The solutions of the optimization problem of generation (re)scheduling must satisfy many constraints. However, a classical learning algorithm that is (by nature) unaware of the constraints the data is subject to may indeed successfully capture the sensitivity of the solution to the model parameters. This has nevertheless raised our attention on one particular aspect of the relation between machine learning algorithms and optimization algorithms. When we apply a supervised learning algorithm to search in a hypothesis space based on data that satisfies a known set of constraints, can we guarantee that the hypothesis that we select will make predictions that satisfy the constraints? Can we at least benefit from our knowledge of the constraints to eliminate some hypotheses while learning and thus hope that the selected hypothesis has a better generalization error?

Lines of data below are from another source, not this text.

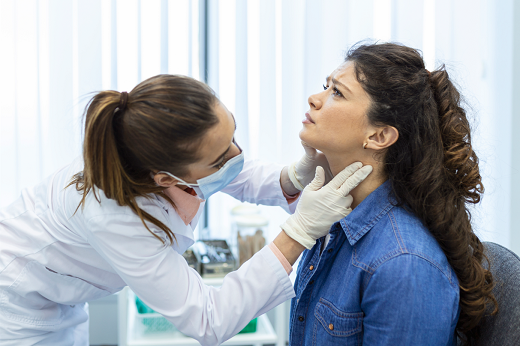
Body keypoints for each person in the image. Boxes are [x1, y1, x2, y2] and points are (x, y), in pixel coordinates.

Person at [0, 74, 372, 346]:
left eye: (233, 138)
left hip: (61, 296)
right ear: (165, 178)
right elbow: (208, 320)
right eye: (221, 157)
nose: (237, 157)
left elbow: (231, 175)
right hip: (20, 306)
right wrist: (298, 233)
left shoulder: (166, 153)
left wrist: (291, 178)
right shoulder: (112, 215)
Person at [287, 42, 497, 345]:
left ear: (379, 135)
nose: (314, 99)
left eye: (337, 92)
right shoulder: (330, 219)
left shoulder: (404, 264)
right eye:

In the second part of this thesis, where we try to answer these questions, we propose a generic extension of tree-based ensemble methods that allows incorporating incomplete data but also prior knowledge about the problem. The framework is based on a convex optimization problem allowing to regularize a tree-based ensemble model by adjusting either (or both) the labels attached to the leaves of an ensemble of regression trees or the outputs of the observations of the training sample. It allows to incorporate weak additional information in the form of partial information about output labels (like in censored data or semi-supervised learning) or -- more generally -- to cope with observations of varying degree of precision, or strong priors in the form of structural knowledge about the sought model.

In addition to enhancing the precision by exploiting information that cannot be used by classical supervised learning algorithms, the proposed approach may be used to produce models which naturally comply with feasibility constraints that must be satisfied in many practical decision making problems, especially in contexts where the output space is of high-dimension and/or structured by invariances, symmetries and other kinds of constraints.